Paraguays Innenminister Francisco José De Vargas Benítez berichtete am Donnerstag, dass beide Opfer Schussverletzungen am Rücken aufwiesen. Erste Untersuchungsergebnisse zeigten, dass die Schüsse aus nächster Nähe abgegeben worden seien. Die Leichname sollten obduziert werden.

Paraguayische Medien berichteten, das Paar sei mit vier weiteren Personen unterwegs gewesen, um Rinder zu impfen. Nach deren Aussagen wurden sie von einer Gruppe bewaffneter Männer in Tarnkleidung abgefangen. Die Täter hätten die Deutschen verschleppt, ihre vier Begleiter aber freigelassen.
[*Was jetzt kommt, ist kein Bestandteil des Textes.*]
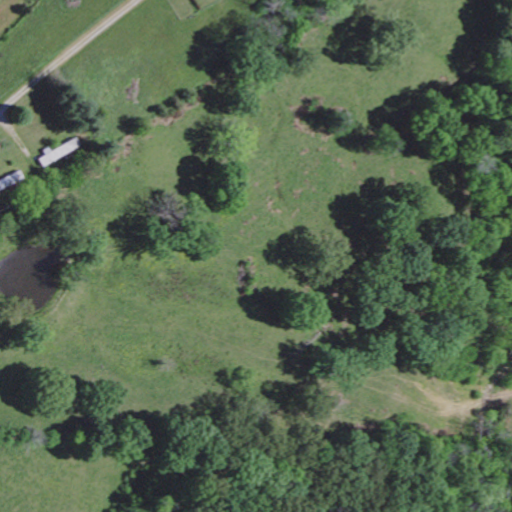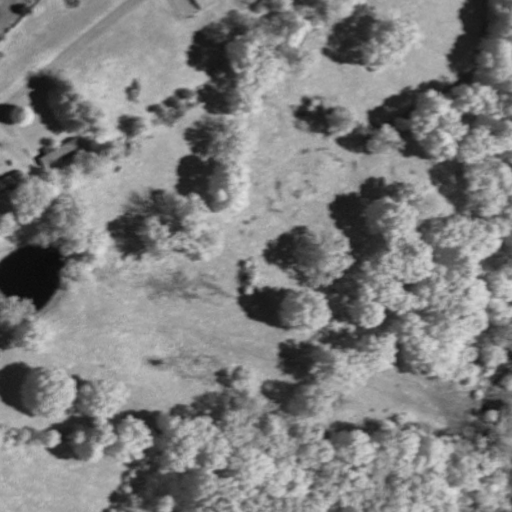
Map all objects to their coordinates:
road: (65, 54)
building: (58, 150)
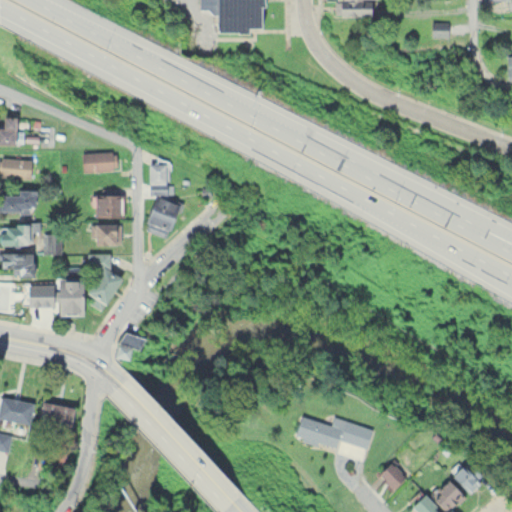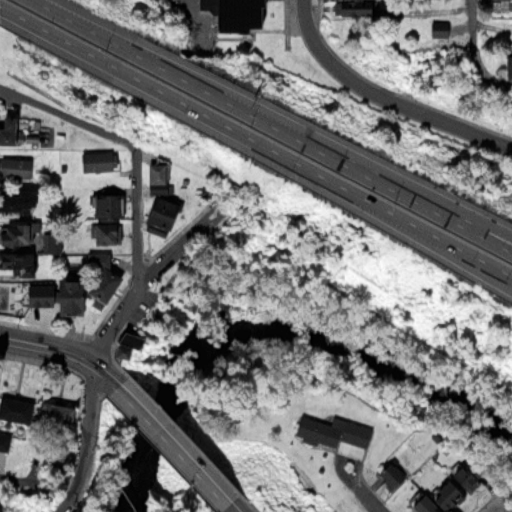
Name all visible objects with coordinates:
road: (5, 6)
building: (353, 6)
building: (233, 13)
building: (437, 27)
road: (473, 37)
road: (316, 46)
building: (506, 63)
road: (495, 79)
road: (430, 117)
road: (273, 125)
building: (6, 128)
road: (260, 141)
road: (126, 143)
building: (97, 160)
building: (15, 166)
building: (157, 176)
road: (415, 190)
building: (16, 198)
building: (103, 201)
building: (153, 220)
building: (17, 231)
building: (103, 231)
road: (185, 235)
building: (50, 241)
building: (16, 260)
road: (478, 262)
building: (97, 277)
building: (15, 292)
building: (67, 296)
road: (118, 315)
river: (278, 320)
road: (62, 350)
building: (51, 424)
building: (49, 428)
road: (83, 437)
road: (172, 441)
building: (391, 473)
building: (465, 474)
building: (445, 494)
road: (377, 499)
road: (234, 506)
building: (431, 508)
Medienberichten zufolge wurden die Deutschen von Rebellen der Paraguayischen Volksarmee (Ejército del Pueblo Paraguayo/EPP) entführt und ermordet. Das Alter des getöteten Mannes wurde mit 60, das der Frau mit 53 Jahren angegeben. Beiden gehörte die Finca „Luisa Ganadera“. Für den Impfeinsatz seien sie etwa acht Kilometer von ihrem Gehöft entfernt unterwegs gewesen. Zeugen entdeckten später in einem Waldgebiet das verlassene Auto des Paars und verständigten die Polizei.